REQUIRED TASK
Rewrite the lines from the one containing "state / province: New Mexico" through the one containing "state / province: Milne Bay", replacing each "collectors" with "collected by" and leaving everything else untouched.

ENTRIES SHOWN
__________________________________________________

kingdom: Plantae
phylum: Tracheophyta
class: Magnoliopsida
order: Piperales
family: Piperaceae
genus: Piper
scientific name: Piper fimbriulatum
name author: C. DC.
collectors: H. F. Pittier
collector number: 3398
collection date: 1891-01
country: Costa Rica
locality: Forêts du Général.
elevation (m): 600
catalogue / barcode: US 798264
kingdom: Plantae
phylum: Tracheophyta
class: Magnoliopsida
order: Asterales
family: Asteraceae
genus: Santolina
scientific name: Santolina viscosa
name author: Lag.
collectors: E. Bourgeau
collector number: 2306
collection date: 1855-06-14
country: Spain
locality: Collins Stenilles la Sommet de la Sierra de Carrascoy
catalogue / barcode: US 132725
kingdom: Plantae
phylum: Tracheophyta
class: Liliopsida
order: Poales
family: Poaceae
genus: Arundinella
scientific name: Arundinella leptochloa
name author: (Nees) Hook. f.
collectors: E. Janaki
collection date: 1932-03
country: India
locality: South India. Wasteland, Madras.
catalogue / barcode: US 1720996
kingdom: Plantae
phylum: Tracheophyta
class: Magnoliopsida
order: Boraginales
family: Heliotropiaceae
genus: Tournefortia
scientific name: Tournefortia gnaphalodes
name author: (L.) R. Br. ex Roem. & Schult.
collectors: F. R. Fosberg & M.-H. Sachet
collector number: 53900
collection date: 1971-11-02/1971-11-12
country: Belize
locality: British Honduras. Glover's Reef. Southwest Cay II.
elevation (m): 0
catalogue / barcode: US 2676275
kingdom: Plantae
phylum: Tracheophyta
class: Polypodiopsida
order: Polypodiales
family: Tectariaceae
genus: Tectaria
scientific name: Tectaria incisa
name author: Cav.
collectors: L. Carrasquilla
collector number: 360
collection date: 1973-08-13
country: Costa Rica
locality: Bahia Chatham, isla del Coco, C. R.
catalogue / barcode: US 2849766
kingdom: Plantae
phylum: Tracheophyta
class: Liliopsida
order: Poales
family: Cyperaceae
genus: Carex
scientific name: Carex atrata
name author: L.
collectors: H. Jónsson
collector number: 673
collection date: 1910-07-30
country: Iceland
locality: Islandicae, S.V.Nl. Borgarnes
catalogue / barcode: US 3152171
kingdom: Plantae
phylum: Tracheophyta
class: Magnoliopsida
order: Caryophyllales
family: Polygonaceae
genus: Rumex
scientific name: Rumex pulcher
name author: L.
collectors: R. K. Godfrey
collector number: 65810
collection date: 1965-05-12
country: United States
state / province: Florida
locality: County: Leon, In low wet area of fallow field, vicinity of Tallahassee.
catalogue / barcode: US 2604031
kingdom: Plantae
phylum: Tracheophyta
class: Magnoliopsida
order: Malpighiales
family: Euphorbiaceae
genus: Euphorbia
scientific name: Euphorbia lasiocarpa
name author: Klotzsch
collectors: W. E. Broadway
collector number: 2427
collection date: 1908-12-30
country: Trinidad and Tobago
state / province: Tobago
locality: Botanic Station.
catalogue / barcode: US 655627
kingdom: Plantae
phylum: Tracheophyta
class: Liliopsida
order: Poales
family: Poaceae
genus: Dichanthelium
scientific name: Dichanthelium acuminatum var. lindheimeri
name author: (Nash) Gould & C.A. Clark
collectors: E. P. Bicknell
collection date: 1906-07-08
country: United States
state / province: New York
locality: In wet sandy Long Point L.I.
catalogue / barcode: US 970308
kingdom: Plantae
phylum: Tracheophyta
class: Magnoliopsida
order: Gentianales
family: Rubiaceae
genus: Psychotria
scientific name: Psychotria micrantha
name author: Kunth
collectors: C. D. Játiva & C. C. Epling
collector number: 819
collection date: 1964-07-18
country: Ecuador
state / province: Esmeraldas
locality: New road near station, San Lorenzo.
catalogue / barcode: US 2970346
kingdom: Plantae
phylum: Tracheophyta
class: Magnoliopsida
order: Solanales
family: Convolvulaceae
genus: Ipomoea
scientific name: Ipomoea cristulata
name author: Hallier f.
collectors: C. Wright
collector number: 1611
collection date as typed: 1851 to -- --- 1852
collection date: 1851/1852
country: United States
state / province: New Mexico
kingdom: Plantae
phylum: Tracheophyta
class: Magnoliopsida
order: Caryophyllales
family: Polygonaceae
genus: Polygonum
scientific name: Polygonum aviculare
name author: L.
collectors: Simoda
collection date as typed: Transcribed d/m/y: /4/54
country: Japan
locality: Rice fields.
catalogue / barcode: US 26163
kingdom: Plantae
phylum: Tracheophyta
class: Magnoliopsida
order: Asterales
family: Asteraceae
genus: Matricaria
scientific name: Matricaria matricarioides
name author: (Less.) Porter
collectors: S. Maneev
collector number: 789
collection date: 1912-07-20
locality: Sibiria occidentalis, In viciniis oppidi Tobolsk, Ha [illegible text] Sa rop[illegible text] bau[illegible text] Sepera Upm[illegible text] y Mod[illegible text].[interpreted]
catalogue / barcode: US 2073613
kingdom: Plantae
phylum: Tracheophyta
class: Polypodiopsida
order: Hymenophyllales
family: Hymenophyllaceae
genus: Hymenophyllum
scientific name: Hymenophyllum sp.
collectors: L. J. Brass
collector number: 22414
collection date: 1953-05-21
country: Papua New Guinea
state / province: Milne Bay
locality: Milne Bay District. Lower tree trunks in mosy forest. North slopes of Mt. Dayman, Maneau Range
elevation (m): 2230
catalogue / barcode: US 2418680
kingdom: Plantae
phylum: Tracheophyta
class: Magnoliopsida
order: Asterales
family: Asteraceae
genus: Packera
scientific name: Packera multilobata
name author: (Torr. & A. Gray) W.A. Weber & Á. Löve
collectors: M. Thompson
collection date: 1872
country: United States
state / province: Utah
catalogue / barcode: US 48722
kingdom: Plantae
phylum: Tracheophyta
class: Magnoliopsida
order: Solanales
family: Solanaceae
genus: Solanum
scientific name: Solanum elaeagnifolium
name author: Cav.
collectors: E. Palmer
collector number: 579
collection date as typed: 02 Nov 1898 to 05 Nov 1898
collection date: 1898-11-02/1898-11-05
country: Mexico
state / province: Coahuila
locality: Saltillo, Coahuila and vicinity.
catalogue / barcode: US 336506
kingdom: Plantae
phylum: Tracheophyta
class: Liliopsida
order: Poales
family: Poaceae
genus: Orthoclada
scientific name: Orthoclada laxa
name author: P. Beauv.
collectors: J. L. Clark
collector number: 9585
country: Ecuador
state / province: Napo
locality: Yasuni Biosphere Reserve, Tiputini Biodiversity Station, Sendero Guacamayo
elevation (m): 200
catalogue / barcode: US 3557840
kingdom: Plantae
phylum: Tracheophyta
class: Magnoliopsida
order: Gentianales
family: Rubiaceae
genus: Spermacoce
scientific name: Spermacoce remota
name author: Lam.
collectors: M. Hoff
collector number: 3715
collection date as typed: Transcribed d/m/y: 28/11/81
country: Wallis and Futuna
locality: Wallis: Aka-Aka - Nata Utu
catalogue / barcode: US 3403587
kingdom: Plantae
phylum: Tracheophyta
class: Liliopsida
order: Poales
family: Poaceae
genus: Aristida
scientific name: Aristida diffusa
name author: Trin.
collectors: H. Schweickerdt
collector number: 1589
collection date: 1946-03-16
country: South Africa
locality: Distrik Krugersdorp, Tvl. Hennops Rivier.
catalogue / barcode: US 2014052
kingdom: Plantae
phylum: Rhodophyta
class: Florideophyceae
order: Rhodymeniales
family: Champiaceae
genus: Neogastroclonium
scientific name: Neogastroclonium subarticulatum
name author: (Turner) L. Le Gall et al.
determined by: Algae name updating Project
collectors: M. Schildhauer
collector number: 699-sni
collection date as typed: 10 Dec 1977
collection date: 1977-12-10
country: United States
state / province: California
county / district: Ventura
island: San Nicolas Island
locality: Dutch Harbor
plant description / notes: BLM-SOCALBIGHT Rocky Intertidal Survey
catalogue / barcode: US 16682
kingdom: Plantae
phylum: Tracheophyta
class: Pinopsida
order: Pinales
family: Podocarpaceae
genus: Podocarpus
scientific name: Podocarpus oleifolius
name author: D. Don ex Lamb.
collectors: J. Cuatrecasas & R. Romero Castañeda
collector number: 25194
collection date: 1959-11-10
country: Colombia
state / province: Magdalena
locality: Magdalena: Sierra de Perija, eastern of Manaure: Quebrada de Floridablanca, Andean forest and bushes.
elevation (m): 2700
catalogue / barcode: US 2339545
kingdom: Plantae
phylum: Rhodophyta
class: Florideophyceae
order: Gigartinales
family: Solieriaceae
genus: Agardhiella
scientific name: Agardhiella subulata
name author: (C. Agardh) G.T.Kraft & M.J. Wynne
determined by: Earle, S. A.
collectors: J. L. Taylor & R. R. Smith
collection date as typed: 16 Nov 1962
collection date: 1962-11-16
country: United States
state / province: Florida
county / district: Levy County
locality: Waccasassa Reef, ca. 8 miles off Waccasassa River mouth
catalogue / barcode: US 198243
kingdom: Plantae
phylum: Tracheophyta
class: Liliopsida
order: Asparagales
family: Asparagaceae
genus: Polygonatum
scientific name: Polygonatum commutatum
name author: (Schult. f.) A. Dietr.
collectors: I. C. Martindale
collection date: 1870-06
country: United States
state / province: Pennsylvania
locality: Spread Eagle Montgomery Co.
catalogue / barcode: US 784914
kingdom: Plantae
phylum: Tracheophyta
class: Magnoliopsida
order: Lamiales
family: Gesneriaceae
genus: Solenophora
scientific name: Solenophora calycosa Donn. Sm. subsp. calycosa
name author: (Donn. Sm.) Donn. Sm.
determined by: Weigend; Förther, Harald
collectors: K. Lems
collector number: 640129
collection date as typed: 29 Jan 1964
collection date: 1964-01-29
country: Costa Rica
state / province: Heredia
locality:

__________________________________________________

WRITTEN SOLUTION
state / province: New Mexico
kingdom: Plantae
phylum: Tracheophyta
class: Magnoliopsida
order: Caryophyllales
family: Polygonaceae
genus: Polygonum
scientific name: Polygonum aviculare
name author: L.
collected by: Simoda
collection date as typed: Transcribed d/m/y: /4/54
country: Japan
locality: Rice fields.
catalogue / barcode: US 26163
kingdom: Plantae
phylum: Tracheophyta
class: Magnoliopsida
order: Asterales
family: Asteraceae
genus: Matricaria
scientific name: Matricaria matricarioides
name author: (Less.) Porter
collected by: S. Maneev
collector number: 789
collection date: 1912-07-20
locality: Sibiria occidentalis, In viciniis oppidi Tobolsk, Ha [illegible text] Sa rop[illegible text] bau[illegible text] Sepera Upm[illegible text] y Mod[illegible text].[interpreted]
catalogue / barcode: US 2073613
kingdom: Plantae
phylum: Tracheophyta
class: Polypodiopsida
order: Hymenophyllales
family: Hymenophyllaceae
genus: Hymenophyllum
scientific name: Hymenophyllum sp.
collected by: L. J. Brass
collector number: 22414
collection date: 1953-05-21
country: Papua New Guinea
state / province: Milne Bay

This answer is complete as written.